Advantages: no pets to contend with, no family in their primary area
Disadvantages: both are required to be on site at work every day, two residences to maintain while away, differing situations regarding family, separate finances.
Biggest adjustment: they currently do not spend 24/7 together and this will test the relationship should they become retired snowbirds.
Biggest obstacle: In my opinion, the biggest challenge they will face as snowbirds is finding common ground regarding the terms of becoming snowbirds, such as where, when, how long and who will pay for what. Being around each other and sharing resources, such as a vehicle, in a different location other than their individual residences will challenge their long-held independence.
Just for fun, I've included a third scenario of a neighbor who is a hybrid type of snowbird. She is her own unique person and here is what I know of her semi snowbird lifestyle.

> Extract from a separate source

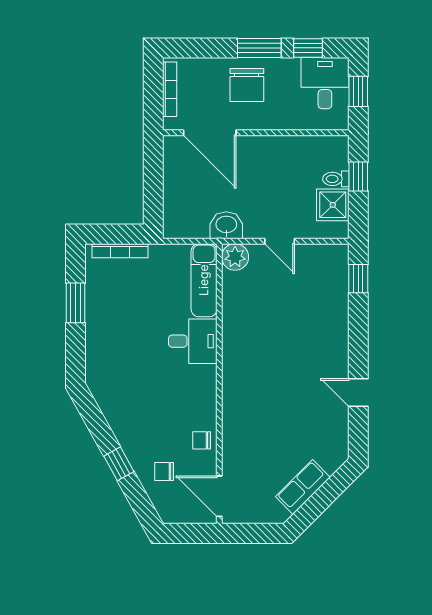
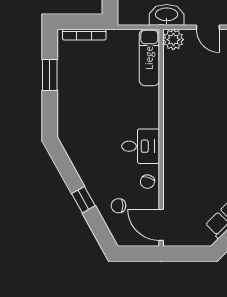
washbasin: (226, 225) -> (167, 15), width x1.38
desk: (193, 341) -> (141, 146), moved
chair: (202, 440) -> (147, 182), turned -72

Single Woman Semi Snowbird
Single, previously married
Residence: Owns her primary residence, owns a vacation lake home in Northern Michigan
Financial resources: yes
Family: Adult children who are local and adult children who are not local to the area, several adult grandchildren
She is very independent and is able to make or change her plans as she wishes. She spends time in her favorite places all year round, including her vacation lake home and other places of interest including the Western United States. She seems to prefer Key West for extended periods of time, including about six weeks each winter. She is not the typical snowbird who parks in one place for a season, she tends to come and go to various locations as it suits her needs.
Hobbies and interests include travel, food, tours and other cultural activities.
She balances family with travel and it seems to work for her.
Advantages: fully retired, no pets to contend with, no spouse or partner to compromise with and solid financial resources.
Disadvantages: two residences to maintain while away, must find and rely on neighbors, family and other helpers to assist with her primary residence when not there, no travel partner with whom to share her adventures or the mundane things such as driving to destinations
Biggest obstacle: In my opinion, the biggest challenge she faces as a semi-snowbird is being physically able to continue her lifestyle if she should have health issues that limit her ability to go to all of the places she desires.
"Our dilemma is that we hate change and love it at the same time; what we really want is for things to remain the same but get better.”